Les matchups et immunités à connaître
Inutile d’apprendre les 324 cases. Quelques relations reviennent sans cesse et suffisent à se débrouiller. Les immunités, surtout, font gagner ou perdre un combat : lancer une attaque Sol sur un Pokémon Vol, c’est l’attaque dans le vide assuré.
Côté forces classiques : la Fée, arrivée plus tard dans la série, est super efficace contre le Dragon, le Combat et les Ténèbres, ce qui en fait une réponse précieuse aux dragons longtemps intouchables. L’Acier, lui, résiste à de très nombreux types, ce qui en fait un excellent mur défensif. Repérer ces deux profils donne déjà un net avantage.
Comment retenir le tableau sans tout mémoriser
La bonne approche n’est pas la mémorisation brute, mais la logique. Beaucoup de relations suivent le bon sens : l’Eau bat le Feu, le Feu brûle la Plante, la Plante absorbe l’Eau. Ce trio « pierre-feuille-ciseaux » est le socle, et on s’appuie dessus pour déduire le reste.

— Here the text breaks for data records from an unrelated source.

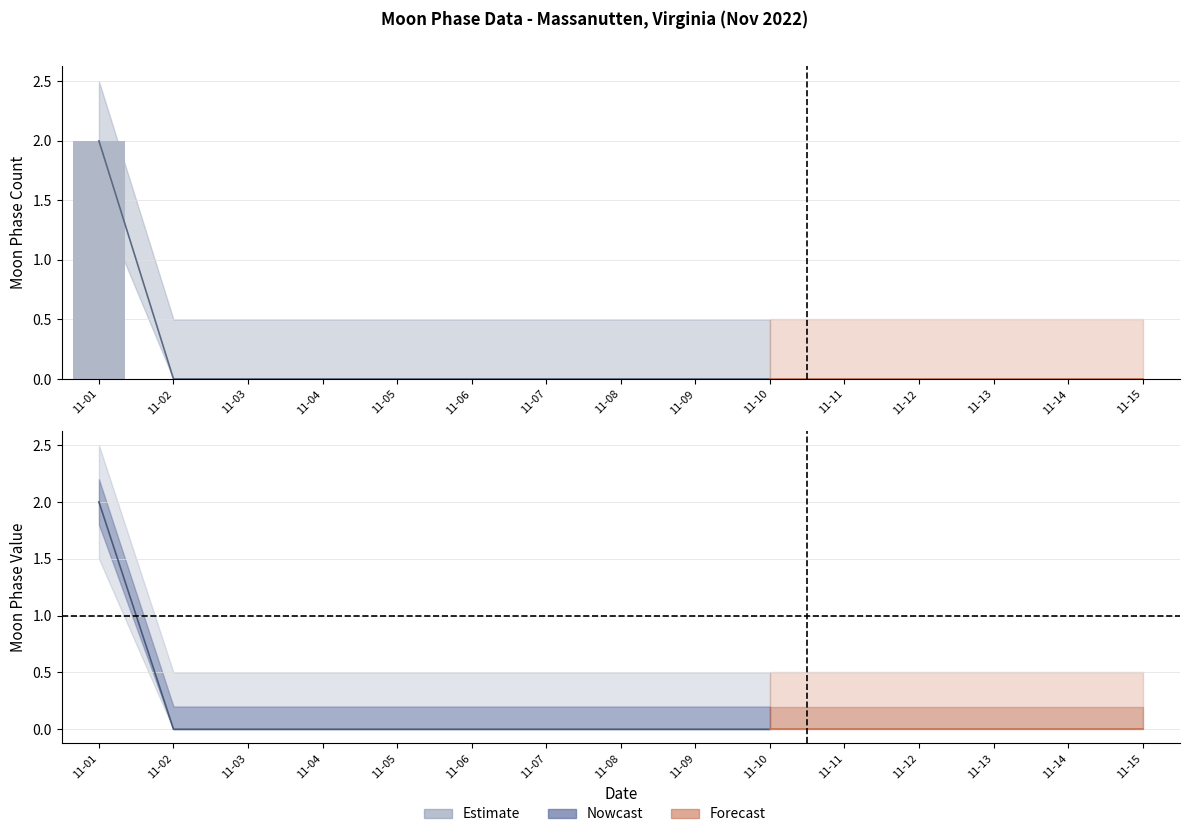

What is the difference between the maximum and second lowest values?

2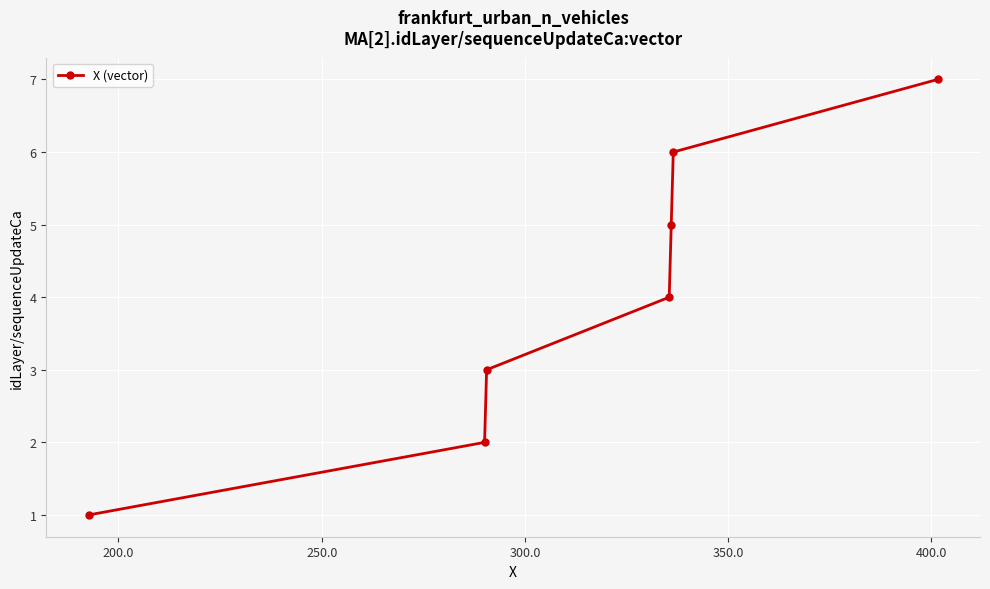

What is the difference between the maximum and minimum values?

6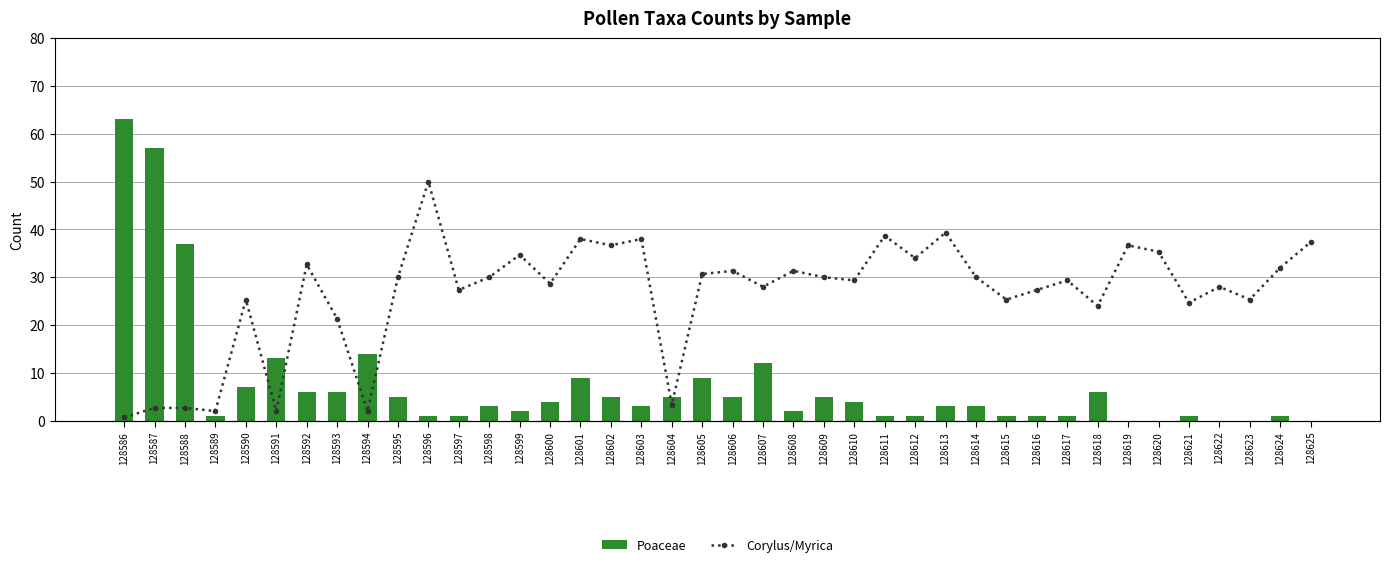

What is the value of the Poaceae bar at the 32nd from the left?

1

Ensuite, on retient par paquets. Les types récents comme la Fée et l’Acier ont peu de faiblesses, donc on mémorise surtout ce qui les bat. Les immunités forment une courte liste à connaître par cœur, parce qu’elles sont absolues. Pour le reste, l’habitude fait le travail : à force de jouer, les bons réflexes viennent seuls, et le tableau devient une vérification plutôt qu’un pense-bête permanent.
Au fond, lire le tableau des types tient en trois réflexes : connaître les quatre multiplicateurs, penser au double type de l’adversaire, et garder en tête la courte liste des immunités. Le reste vient en jouant.

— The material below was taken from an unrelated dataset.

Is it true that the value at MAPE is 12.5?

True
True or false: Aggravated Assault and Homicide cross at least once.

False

Que veut dire « super efficace » dans Pokémon ?
Que l’attaque inflige le double de dégâts, soit un coefficient de ×2. À l’inverse, « pas très efficace » divise les dégâts par deux (×0,5) et « sans effet » les annule (×0).

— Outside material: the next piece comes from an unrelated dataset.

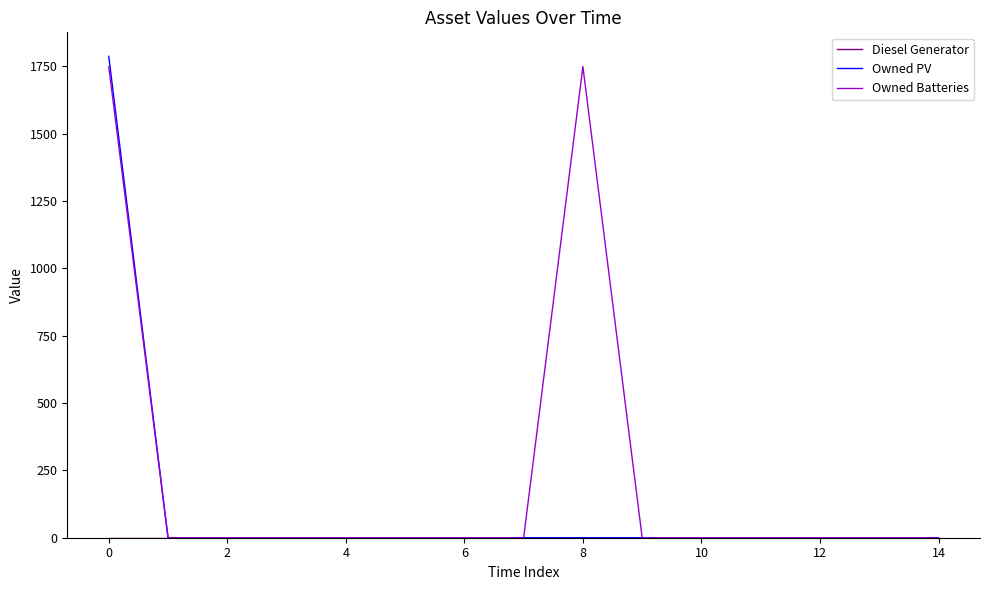

What is the greatest value displayed?

1787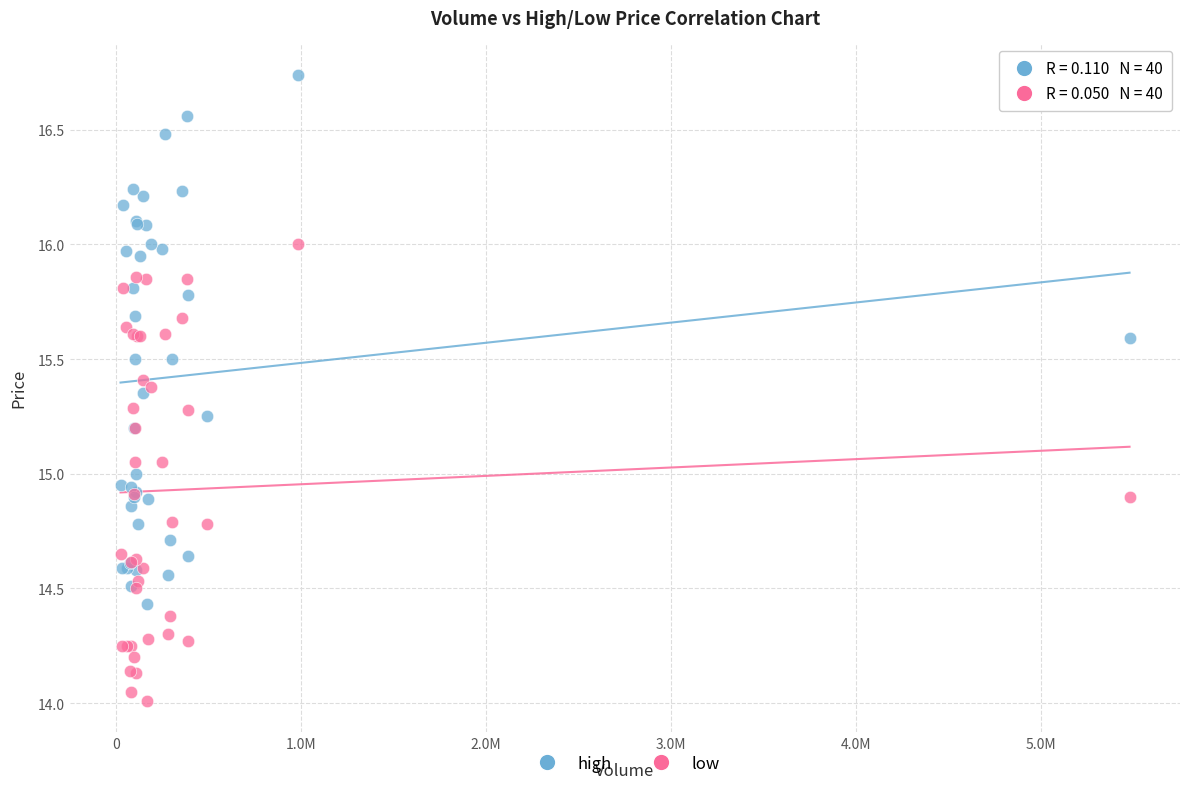

Which series has the widest spread of Y values?

high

Comment fonctionne le tableau pour un Pokémon à deux types ?
On multiplie les coefficients de ses deux types. Super efficace contre les deux donne ×4, peu efficace contre les deux donne ×0,25, et des effets contraires (×2 et ×0,5) s’annulent en ×1. Une immunité (×0) sur l’un des deux types l’emporte sur tout.
Quelles attaques n’ont aucun effet ?
Les principales immunités : Normal et Combat sur Spectre, Sol sur Vol, Électrik sur Sol, Psy sur Ténèbres, Dragon sur Fée. Dans ces cas, l’attaque ne touche pas du tout.
Combien y a-t-il de types dans Pokémon ?
Dix-huit, depuis l’arrivée du type Fée à la sixième génération (jeux X et Y, en 2013). Avant cela, la série en comptait dix-sept.
Faut-il apprendre tout le tableau par cœur ?
Non. Mieux vaut comprendre la logique (l’Eau bat le Feu, le Feu brûle la Plante, la Plante absorbe l’Eau), connaître les immunités et laisser l’habitude faire le reste.